Initial High-Level Pseudo-Code
The initial pseudo-code begins with a broad description of the game's main flow: reading words, selecting a word, initializing game variables, and processing user guesses until termination conditions are met (win or lose). This forms the backbone of the refined algorithm and provides a structure for detailed expansion.
* Start the game
* Read list of words from a file
* Initialize game variables: lives, current word, used letters, game status
* While player has remaining lives and words remain
** Select next word from list
** Initialize word display with first letter revealed, others as placeholders
** While game not over for current word
* Prompt player to guess a letter
* Validate guessed letter
* If guess is correct
** Update displayed word with all occurrences
** Show used letters
** Increment lives
* Else
** Decrement lives
** Show used letters
* Check if entire word is guessed
** If yes, move to next word
* End game when all words guessed or lives exhausted
Refinement Level 1: Reading Words and Initializing Game
* Read words into array using provided function
* Set total words count
* Initialize total lives (e.g., 5)
* Set current word index to zero
* Choose first word
* Initialize game display with first letter known
* Initialize used letters list
Refinement Level 2: Handling User Guess
* Prompt player to input a letter
* Verify letter has not been guessed before
* Add guessed letter to used list
* Search for guessed letter in current word
* If letter found
** Update display string with all occurrences
** Increment lives
** Show updated display
** Update used letters display
* Else
** Decrement lives
** Show used letters and remaining lives
* Check if the entire word guessed
** If yes, proceed to next word
** If no, continue guessing
Refinement Level 3: Game Termination and Restart
* If lives reach zero
** End game, display loss message
* If all words are guessed
** End game, display success message
* Else
** Prompt player to continue or exit
** If continue, select next word and repeat process
Conclusion
The stepwise refinement approach systematically decomposes the Hangman game into manageable parts, supporting structured development. Each level of detail ensures clarity, facilitates debugging, and promotes modular coding. The methodology demonstrates how logical expansion from high-level concepts to detailed pseudo-code leads to efficient implementation, aligned with best practices in software engineering (Liskov & Zaras, 2010).
References
- Balzer, R. (2011). Component-Based Software Engineering: Putting the Pieces Together. Springer.
- Liskov, B., & Zaras, A. (2010). Programming by Contract. Communications of the ACM, 57(6), 54-62.
- Balzer, R. (2011). Component-Based Software Engineering: Putting the Pieces Together. Springer.
- Gamma, E., Helm, R., Johnson, R., & Vlissides, J. (1994). Design Patterns: Elements of Reusable Object-Oriented Software. Addison-Wesley.
- Pressman, R. S. (2014). Software Engineering: A Practitioner's Approach.

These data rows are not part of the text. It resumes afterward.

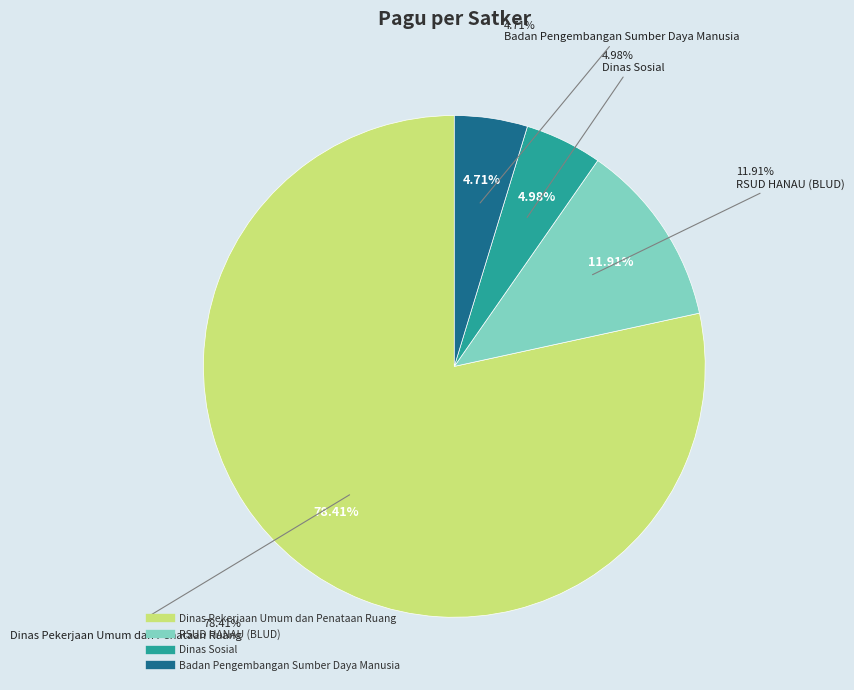

Is it true that Badan Pengembangan Sumber Daya Manusia is 1% of the pie?

False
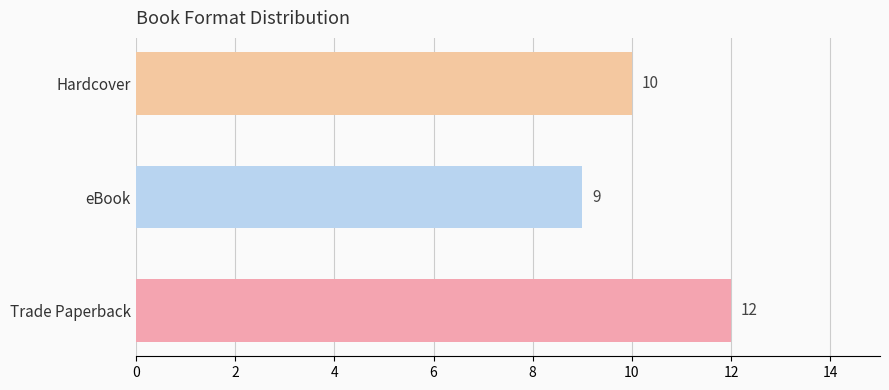

What is the sum of all values?

31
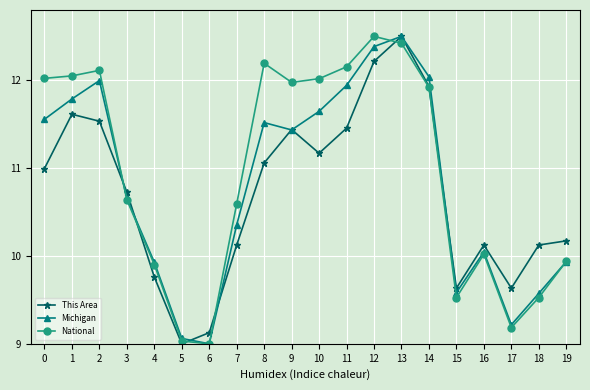

Where is National nearest to the value 10?

16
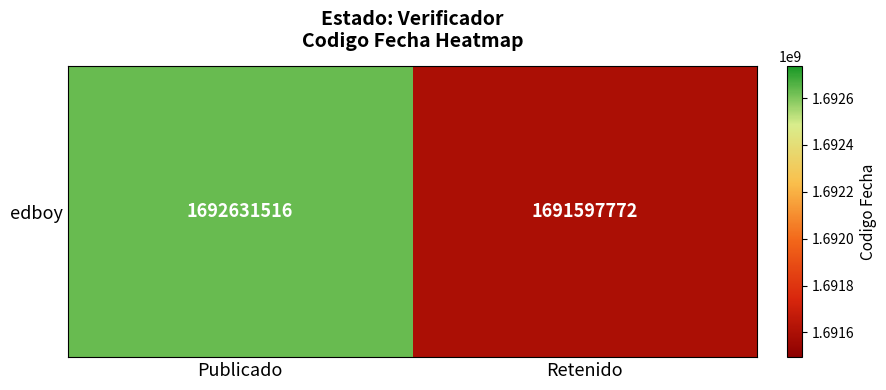

Is it true that the value at Retenido is 1691597772?

True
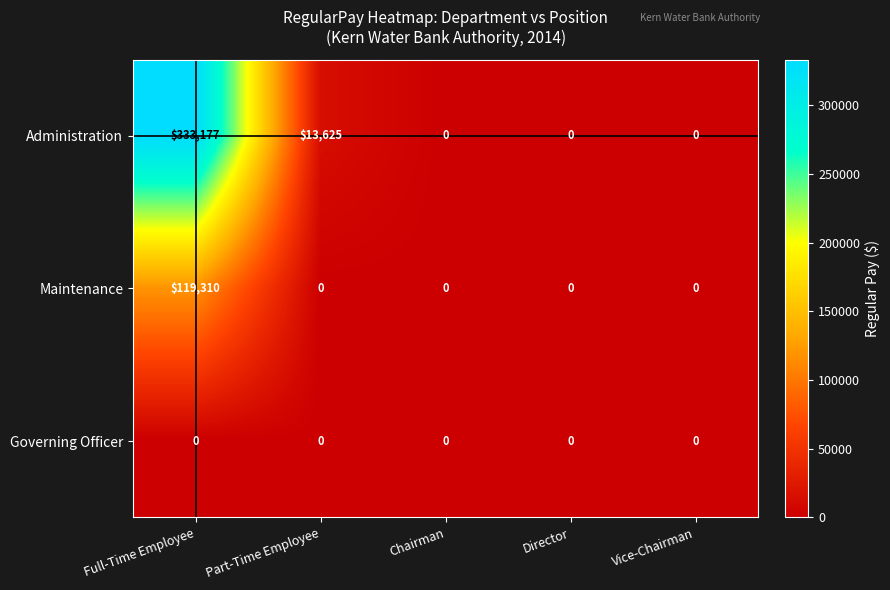

Which series has the largest total across all categories?

Administration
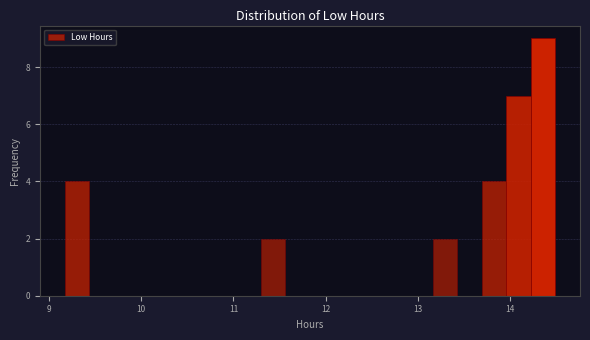

Around what value on the x-axis is the tallest bar? Give the approximate position of its centre, as read against the axis.

14.4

McGraw-Hill Education.
- Stevens, W. R., Myers, G. J., & Constantine, L. L. (1974). Structured Design. IBM Systems Journal, 13(2), 115-139.
- McConnell, S. (2004). Code Complete. Microsoft Press.
- Knuth, D. E. (1997). The Art of Computer Programming. Addison-Wesley.
- Ulrich, K., & Eppinger, S. (2015). Product Design and Development. McGraw-Hill Education.
- Deitel, P. J., & Deitel, H. M. (2014). C++ How to Program. Pearson.